The present invention is useful in biotechnology-related industries, and is particularly useful in technologies relating to DNA synthesis regardless of research use or diagnostic use.

Claims (7)

A nucleic acid amplification reagent comprising DNA polymerase belonging to family B, Proliferating Cell Nuclear Antigen (PCNA), and betaine, wherein the PCNA consists of any of the following (1) or (2) Nucleic acid amplification reagent characterized.

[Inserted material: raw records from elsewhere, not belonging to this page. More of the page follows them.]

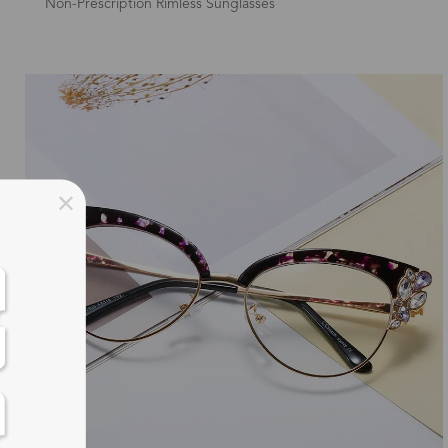
Non-Prescription Rimless Sunglasses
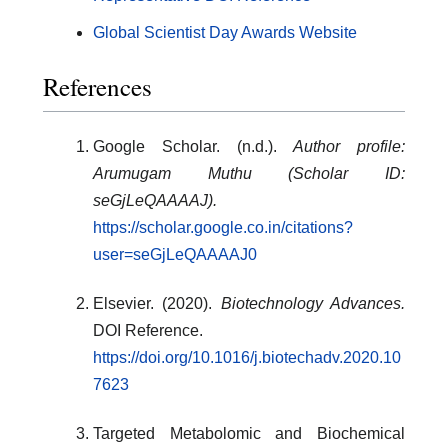
Global Scientist Day Awards Website
References
Google Scholar. (n.d.).
Author profile:
Arumugam Muthu (Scholar ID:
seGjLeQAAAAJ).
https://scholar.google.co.in/citations?
user=seGjLeQAAAAJ0
Elsevier. (2020).
Biotechnology Advances.
DOI Reference.
https://doi.org/10.1016/j.biotechadv.2020.10
7623
Targeted Metabolomic and Biochemical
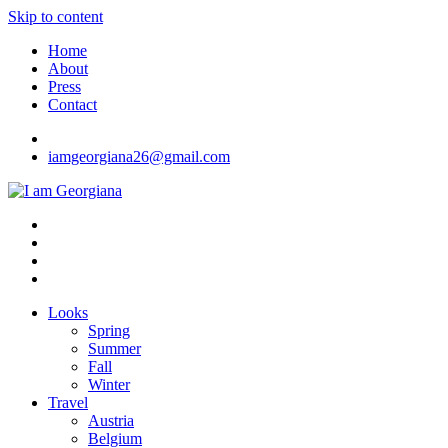
Skip to content
Home
About
Press
Contact
iamgeorgiana26@gmail.com
I am Georgiana
Fashion & Travel
Looks
Spring
Summer
Fall
Winter
Travel
Austria
Belgium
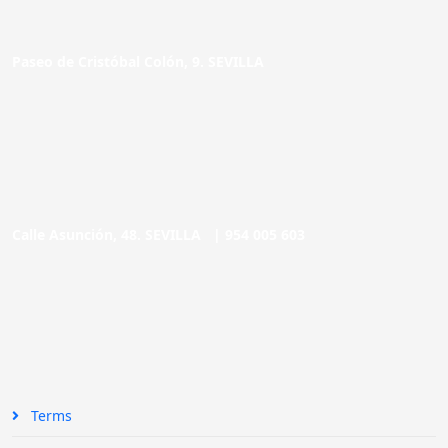
Paseo de Cristóbal Colón, 9. SEVILLA
Calle Asunción, 48. SEVILLA |
954 005 603
Terms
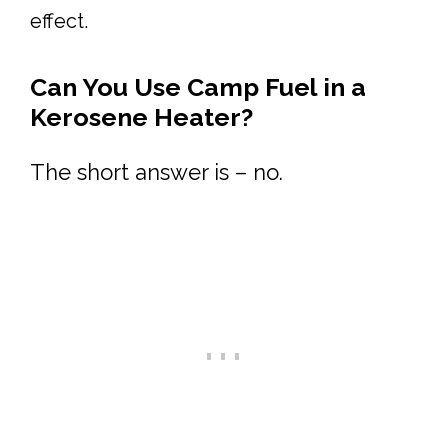
effect.
Can You Use Camp Fuel in a
Kerosene Heater?
The short answer is – no.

(1) A polypeptide comprising an amino acid sequence in which one to several amino acid residues are substituted, deleted, inserted or added in the amino acid sequence shown in SEQ ID NO: 13, and having DNA polymerase amplification enhancing activity ( 2) A polypeptide comprising an amino acid sequence having a homology with the amino acid sequence of SEQ ID NO: 13 of 80% or more and having DNA polymerase amplification enhancing activity A nucleic acid amplification reagent comprising a DNA polymerase belonging to family B, PCNA and betaine, wherein the PCNA consists of any of the following (1) or (2):
(1) A polypeptide comprising an amino acid sequence in which one to several amino acid residues are substituted, deleted, inserted or added in the amino acid sequence shown in SEQ ID NO: 14 and having DNA polymerase amplification enhancing activity ( 2) A polypeptide comprising an amino acid sequence having a homology with the amino acid sequence of SEQ ID NO: 14 of 80% or more and having DNA polymerase amplification enhancing activity A nucleic acid amplification reagent comprising a DNA polymerase belonging to family B, PCNA and betaine, wherein the PCNA consists of any of the following (1) or (2):
(1) A polypeptide comprising an amino acid sequence in which one to several amino acid residues are substituted, deleted, inserted or added in the amino acid sequence shown in SEQ ID NO: 19, and having a DNA polymerase amplification enhancing activity ( 2) A polypeptide comprising an amino acid sequence having a homology with the amino acid sequence of SEQ ID NO: 19 of 80% or more and having DNA polymerase amplification enhancing activity The nucleic acid amplification reagent according to any one of claims 1 to 3, wherein the DNA polymerase belonging to Family B is an archaea-derived DNA polymerase. The nucleic acid amplification reagent according to any one of claims 1 to 4, wherein the DNA polymerase belonging to family B is an archaeal DNA polymerase mutant having reduced base analog detection activity. The nucleic acid amplification reagent according to any one of claims 1 to 5, wherein the DNA polymerase belonging to Family B has at least one amino acid modification in any of the amino acids constituting the 3'-5 'exonuclease active region. . The nucleic acid amplification reagent according to any one of claims 1 to 6, wherein the PCNA is a mutant PCNA having amplification enhancing activity.